→ **Extrait**:
________________________________________
« Il y avait un homme riche dont la terre avait bien rapporté… »

Frères et sœurs dans cette histoire il nous faudrait identifier le problème, en somme qu’est-ce qui cloche ? A nous adultes raisonnables, bercés de nos sagesses populaires apprises dès nos plus tendres années à l’école, la cigale et la fourmi par exemple, apprenons à administrer nos biens de façon raisonnable et ce matin, en ce dimanche des récoltes nous rendons grâce à Dieu pour nos moyens de subsistances et les dons que Dieu nous accorde pour mener sereinement et convenablement nos vies. Rendons nous compte dans la gratitude qu’il nous arrive ici d’avoir plus que le nécessaire et de pouvoir le mettre à disposition des autres, ce temps même que nous avons ce matin et que nous consacrons à Dieu, ce temps en plus il nous est octroyé pour lui même et rien que pour ça il est bon de rendre grâce.

Mais alors qu’est ce qui ne vas pas dans notre évangile, qu’a donc fait ce riche pour se faire retirer sa vie à titre d’exemple, ne serait-ce pas un peu sévère ? Tentons d’y voir plus clair et remettons à Dieu nos intelligences, nous prions.

Seigneur, dans la prédication de la parole donne nous les fruits de l’Esprit, ceux dont tu nous parles par la bouche de l’apôtre : « amour, joie, paix, patience, bonté, bienveillance, foi, douceur et maîtrise de soi. » Donne nous par l’écoute attentive de ton fils l’assurance que sur le chemin de nos vies c’est toi même qui nous accompagne, et nous rassasie des dons de ta grâce, maintenant et toujours et pour les siècles des siècles, amen.
________________________________________
→ **Lignes de données**:
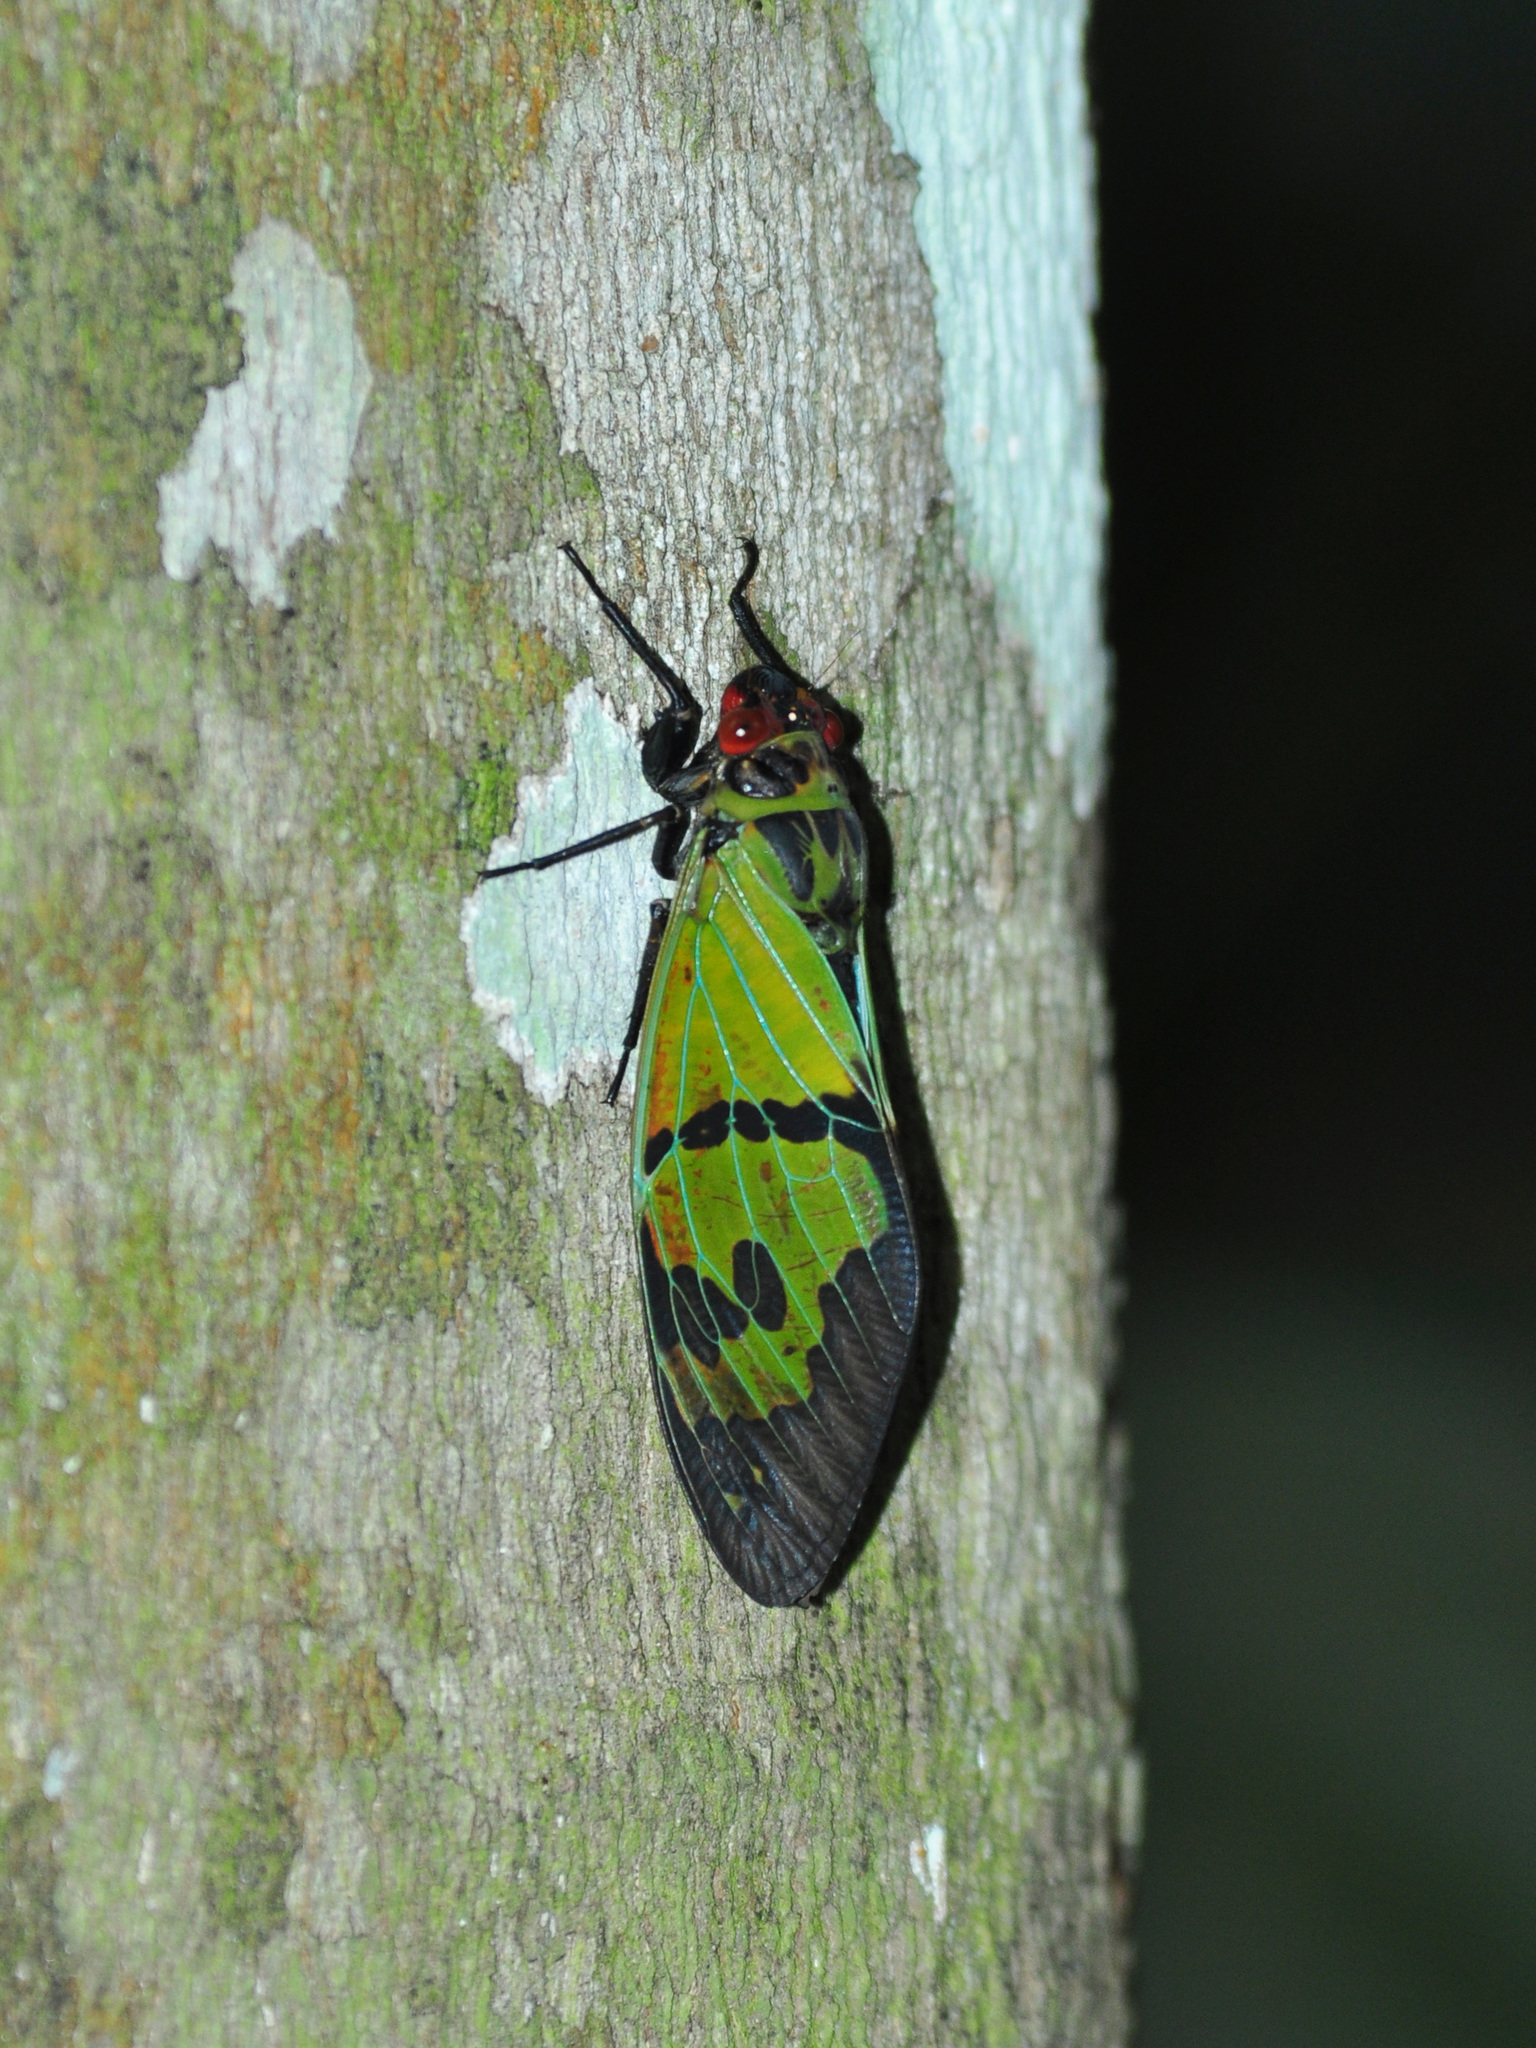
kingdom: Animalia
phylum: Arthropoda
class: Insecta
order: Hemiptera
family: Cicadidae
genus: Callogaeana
________________________________________
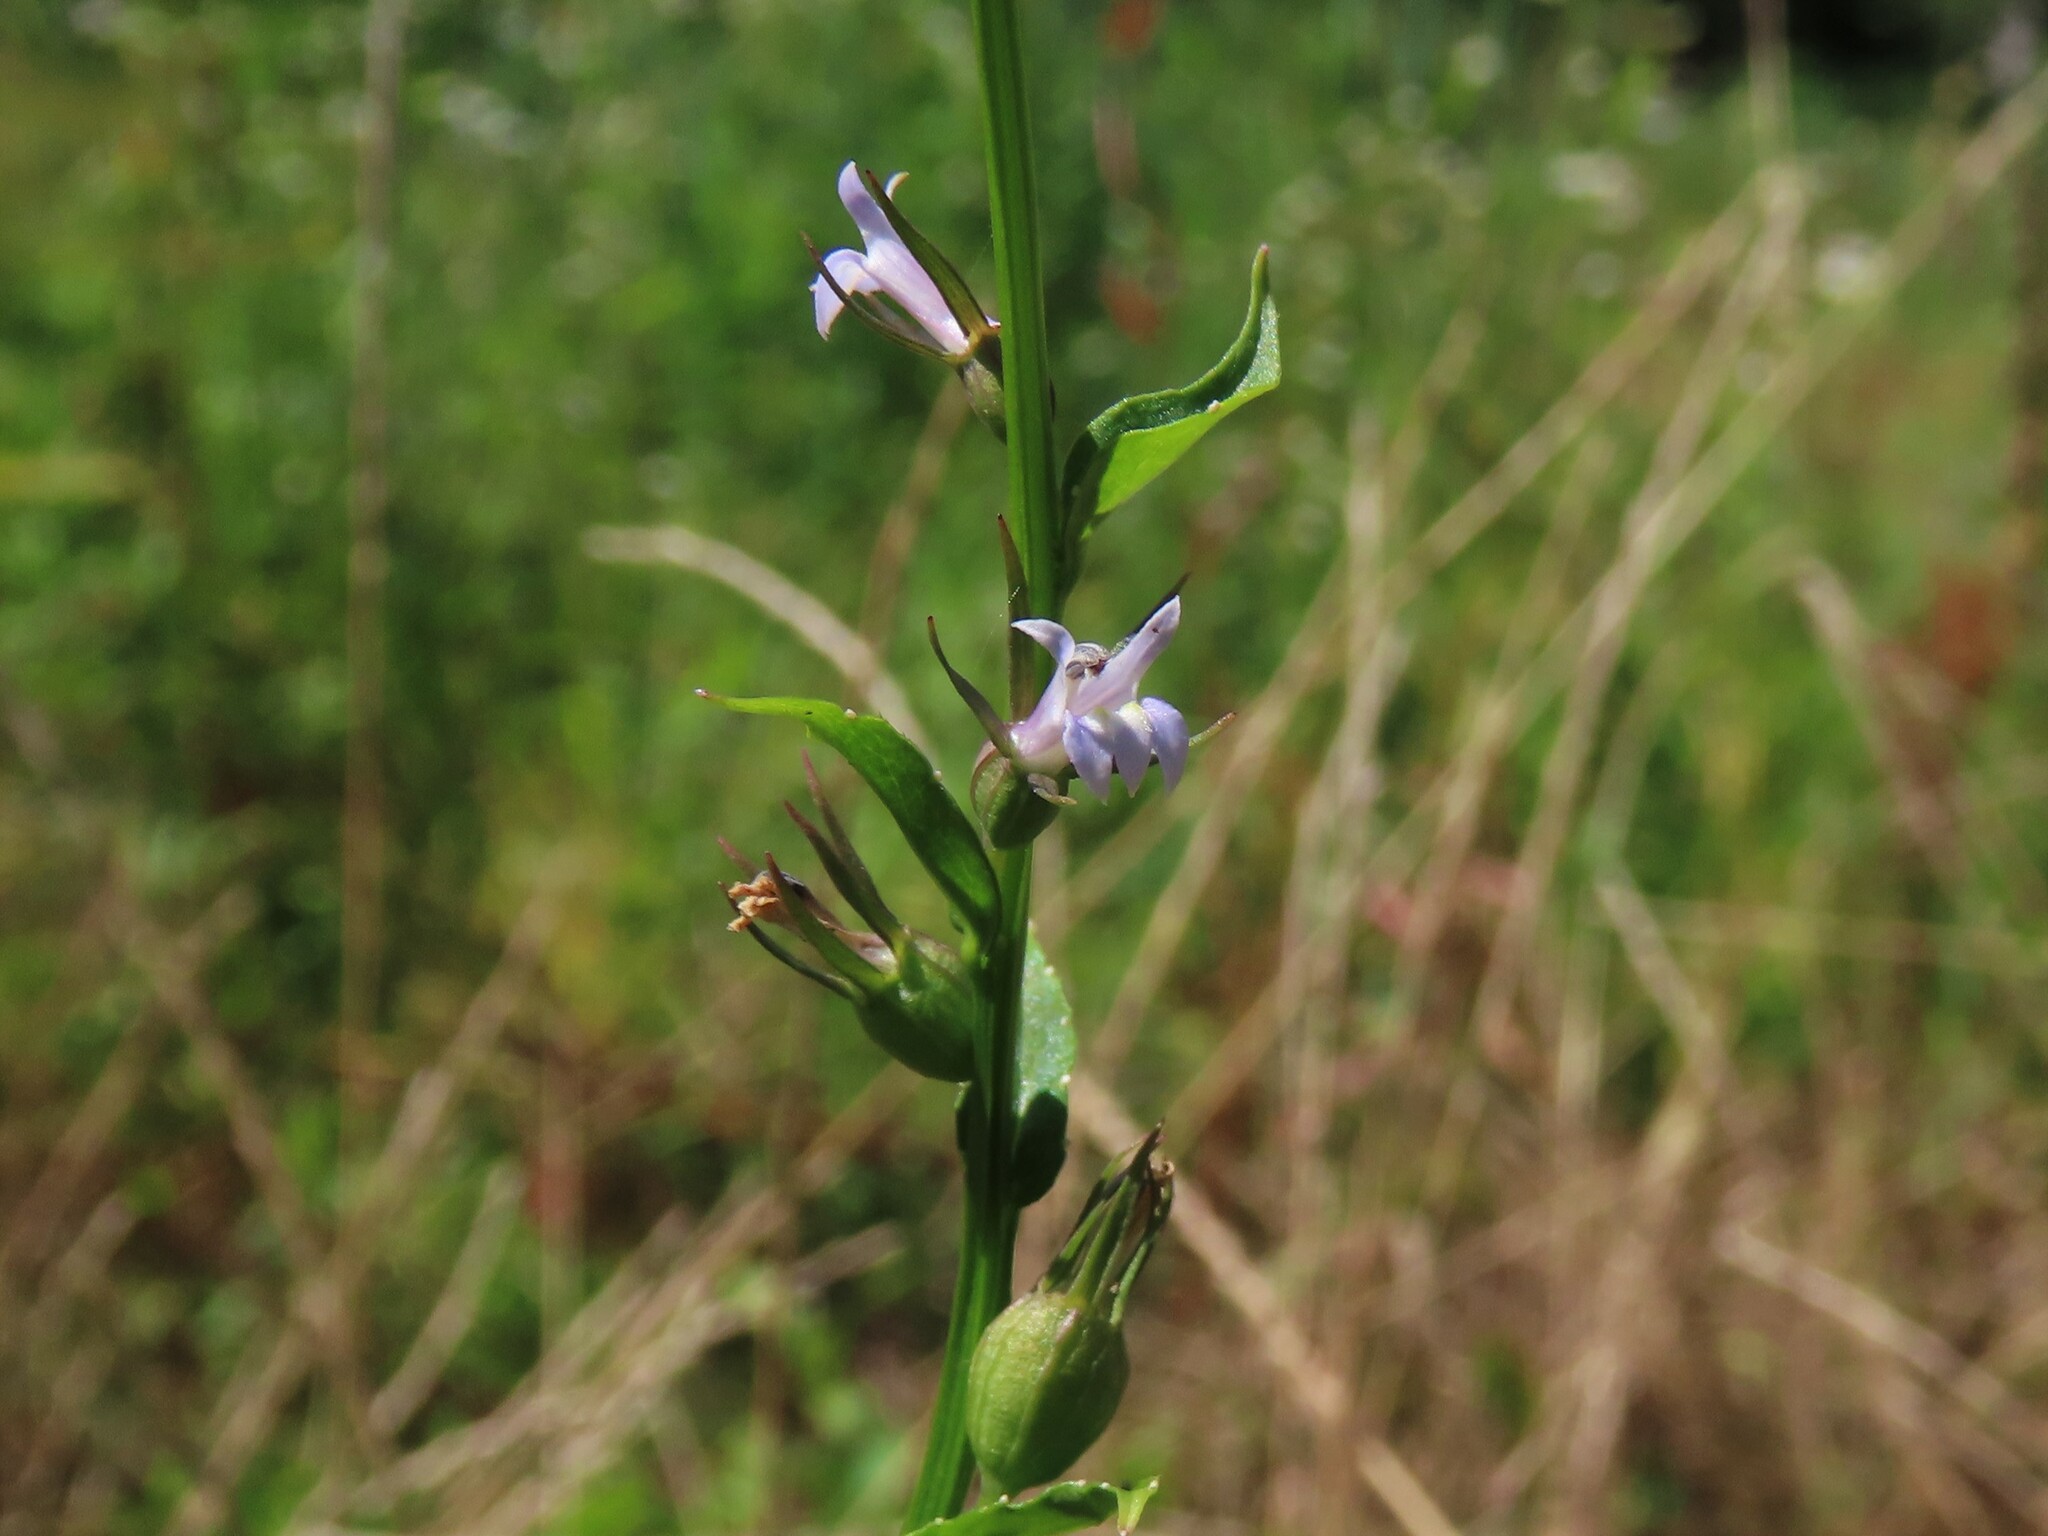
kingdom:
________________________________________
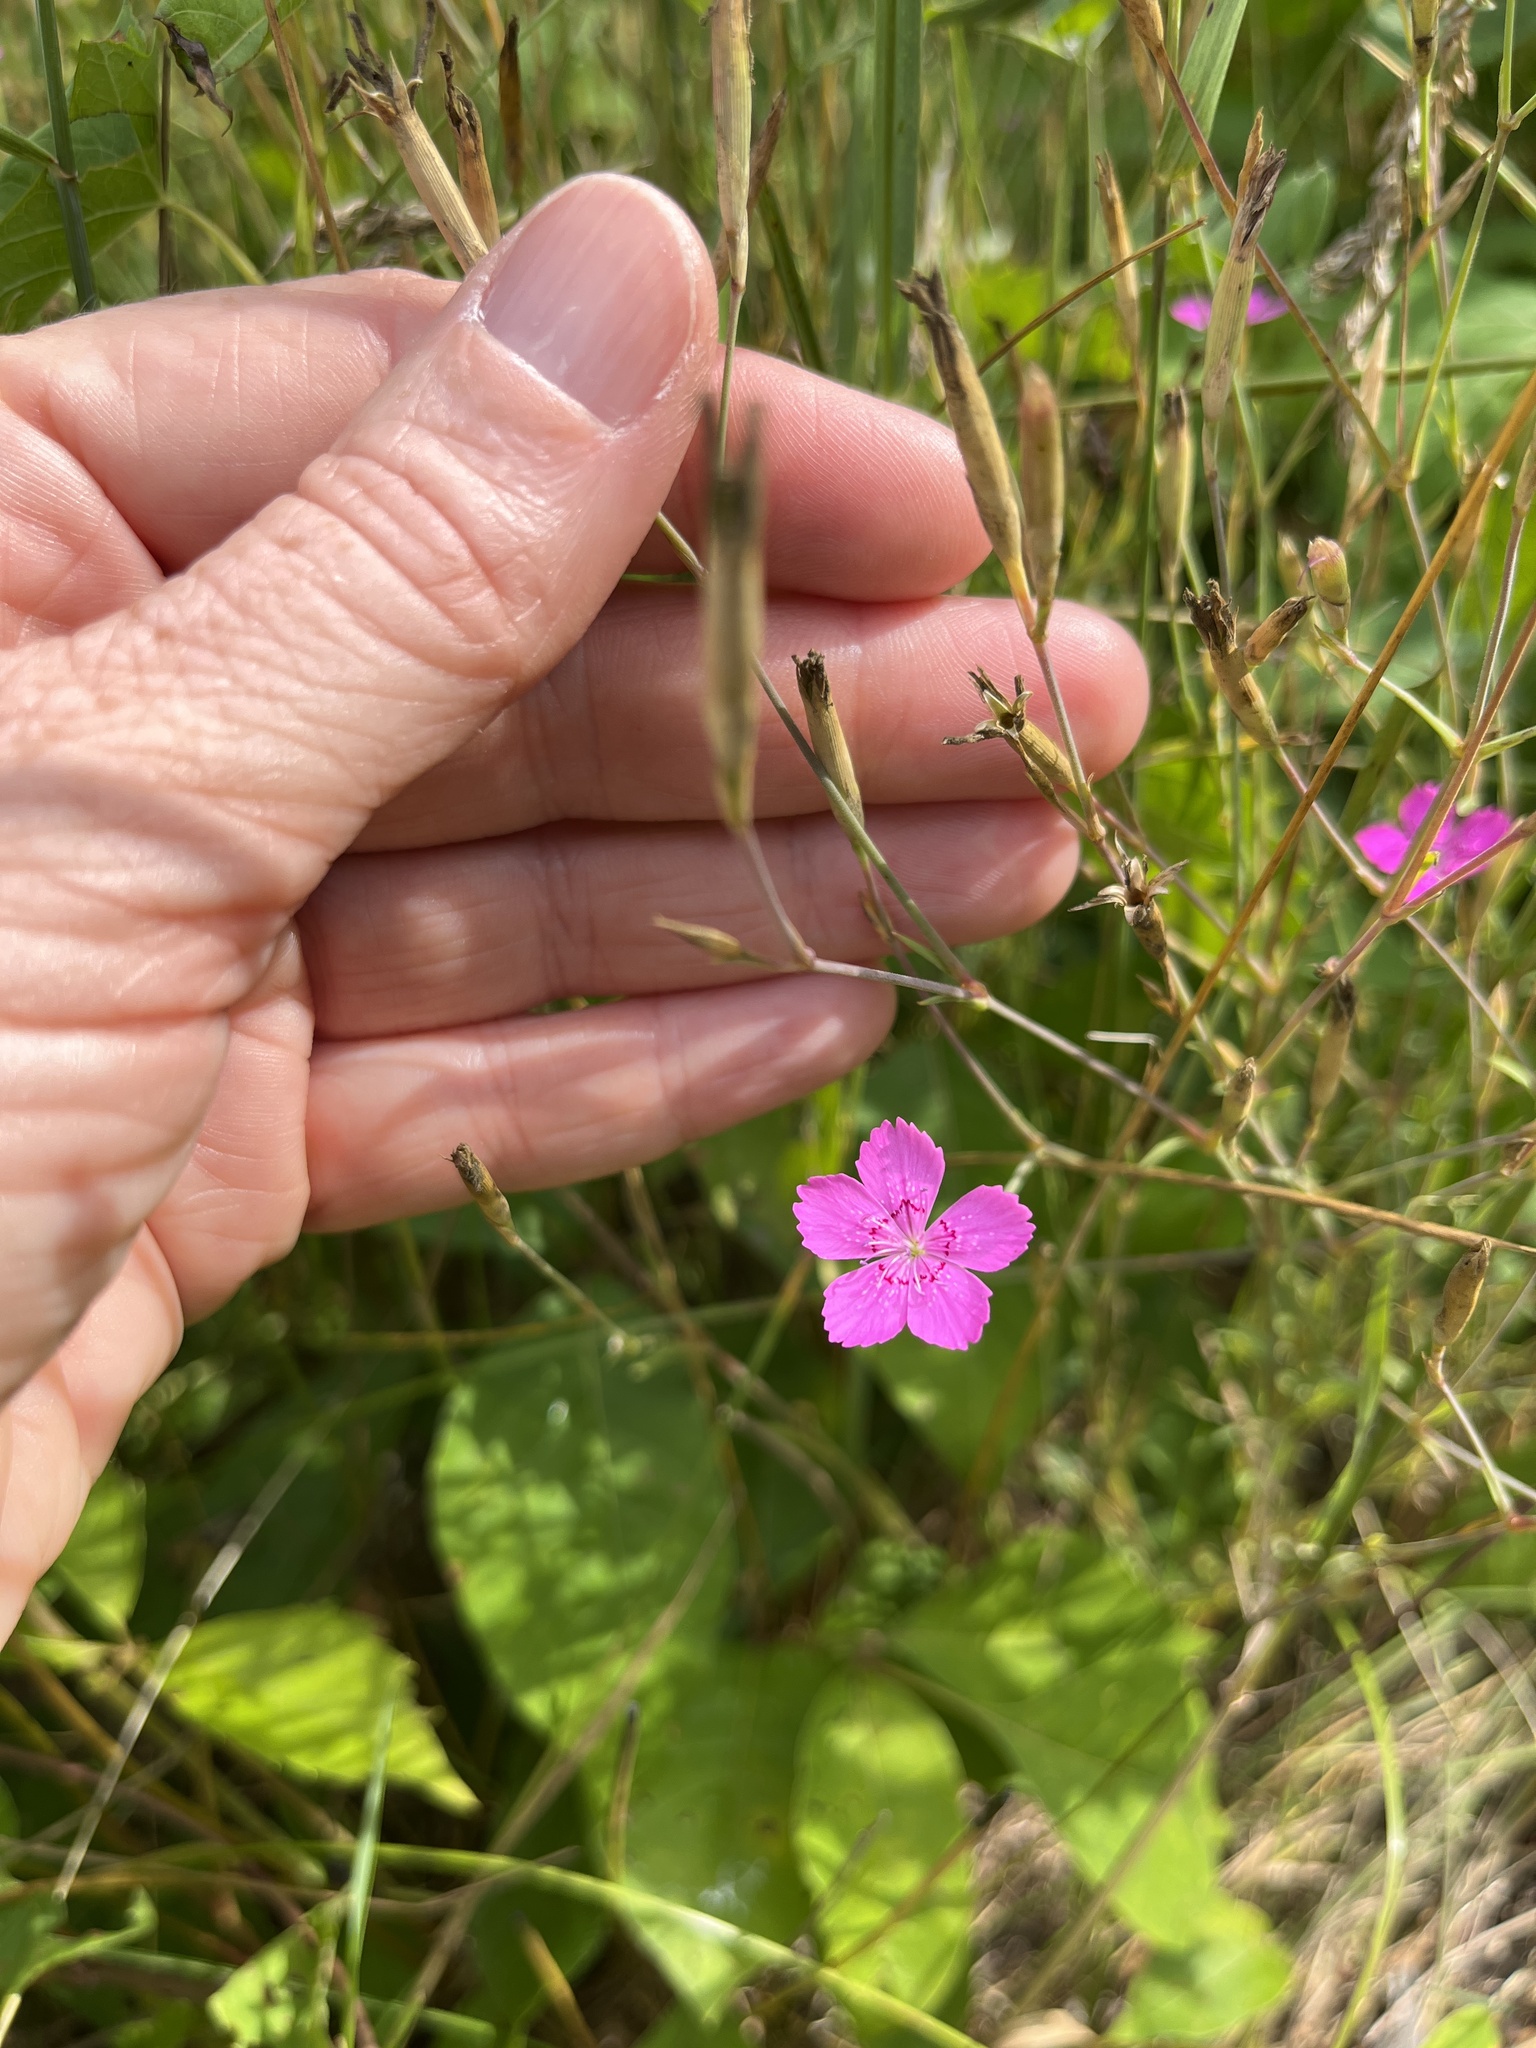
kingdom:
________________________________________
Recopiez à l'identique le passage du sermon qui va de « Frères et sœurs » jusqu'à « de rendre grâce. » inclus.

→ **Exercice corrigé**:
Frères et sœurs dans cette histoire il nous faudrait identifier le problème, en somme qu’est-ce qui cloche ? A nous adultes raisonnables, bercés de nos sagesses populaires apprises dès nos plus tendres années à l’école, la cigale et la fourmi par exemple, apprenons à administrer nos biens de façon raisonnable et ce matin, en ce dimanche des récoltes nous rendons grâce à Dieu pour nos moyens de subsistances et les dons que Dieu nous accorde pour mener sereinement et convenablement nos vies. Rendons nous compte dans la gratitude qu’il nous arrive ici d’avoir plus que le nécessaire et de pouvoir le mettre à disposition des autres, ce temps même que nous avons ce matin et que nous consacrons à Dieu, ce temps en plus il nous est octroyé pour lui même et rien que pour ça il est bon de rendre grâce.